La maggioranza ha oggi confermato l'uso improprio delle istituzioni piegando le stesse alle priorità politiche e ai richiami delle gerarchie cattoliche. Una commissione che per 30 sedute dalla ripresa dei lavori estivi ben 20 le ha dedicate all'indagine conoscitiva sulla Ru486 ha concluso negando l'evidenza: la sicurezza di un farmaco usato da milioni di donne in oltre 20 anni.

A differenza delle leggi come quella che disciplina il mutuo riconoscimento di un farmaco in Europa, il documento approvato dalla commissione non è vincolante, ma è un mero atto di indirizzo politico che suggerisce al Governo passi come quello dell'arbitrato che già poteva fare, ma che fino ad oggi non ha fatto perché manca il supporto scientifico.

Purtroppo anche il Partito Democratico ha voluto presentare un documento che aveva un punto in comune con quello della maggioranza e che mi ha impedito di sottoscriverlo perché si chiedeva al Governo di emanare delle linee guida che prevedessero il ricovero ordinario per la durata dell'intervento abortivo.

Un atto medico sanitario non può che essere organizzato e gestito dai medici a seconda delle condizioni cliniche e sanitarie della donna, mentre l'organizzazione spetta più in generale alla Conferenza Stato Regioni.

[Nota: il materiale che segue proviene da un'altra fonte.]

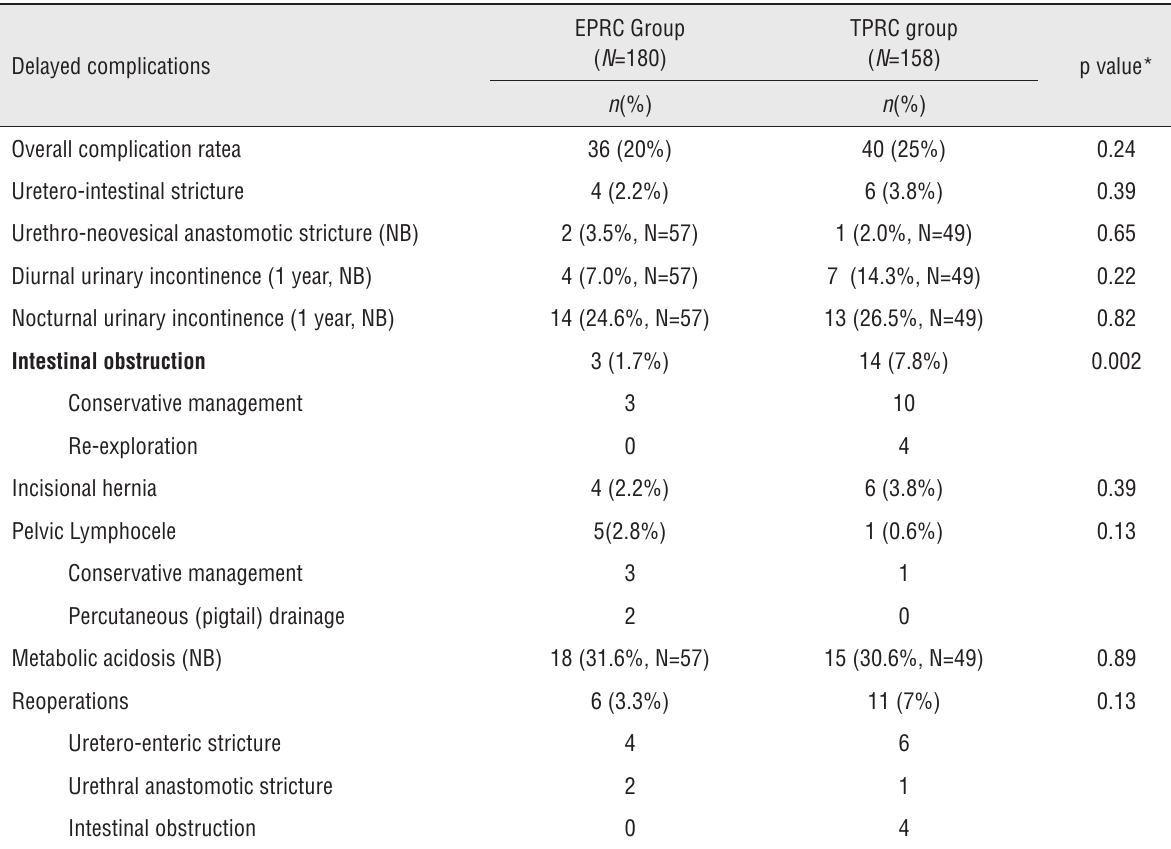
Table 4 - Delayed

Oggi, ancora più di ieri come Radicali vigileremo perché l'Italia rispetti la normativa europea in materia di farmaci affinché non si incorra in una infrazione europea.

Il voto di oggi, avvenuto dopo la giornata internazionale contro la violenza sulle donne, è la manifestazione di uno Stato che decide sul corpo delle donne considerandole irresponsabili e incapaci di scegliere.

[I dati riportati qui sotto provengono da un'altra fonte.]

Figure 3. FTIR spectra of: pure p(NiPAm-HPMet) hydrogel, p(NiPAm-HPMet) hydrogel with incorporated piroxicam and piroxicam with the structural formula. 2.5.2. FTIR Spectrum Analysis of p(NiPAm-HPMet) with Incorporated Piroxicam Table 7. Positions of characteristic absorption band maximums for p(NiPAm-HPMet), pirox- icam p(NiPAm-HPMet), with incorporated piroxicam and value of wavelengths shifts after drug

Le donne italiane sono evidentemente figlie di un dio minore.

 

 

E il Governo, contro Stato di diritto,
fa il gioco delle tre carte


«Mi sembra che la ricognizione di quale sia la procedura corretta sia evidente. La procedura corretta richiede preventivamente il parere del governo e alla luce del parere del governo una nuova delibera dell'Aifa». Lo dice il ministro del Lavoro, della Salute e delle Politiche Sociali, Maurizio Sacconi, commentando la decisione della commissione Sanità del Senato che nel documento conclusivo dell'indagine conoscitiva sulla pillola RU486 chiede di bloccare la commercializzazione della pillola. Per Sacconi «la delibera già adottata dall'Aifa secondo quella procedura è nulla perché serve il parere del governo preventivo rispetto all'espressione della delibera dell'Aifa».

Il ministro invece che dire oggi «mi sembra» doveva dire fin dal 30 luglio scorso su quale articolo di legge basa la sua affermazione. La delibera per l'immissione in commercio risale infatti a quella data, non avendo sostegno normativo per sostenere questa tesi, Sacconi ha mandato avanti gli zuavi del Senato, Gasparri & c. Ma neppure la relazione approvata in commissione rintraccia la norma di legge che prevede il parere del Governo preventivo su un atto dell'Aifa, e lo suggerisce.

Piegare organi scientifici ai dikat ideologici è pericoloso, andare incontro ad una apertura di infrazione europea con atto antiscientifico è ideologico. Ennesimo episodio contro lo Stato di diritto facendo il gioco delle tre carte.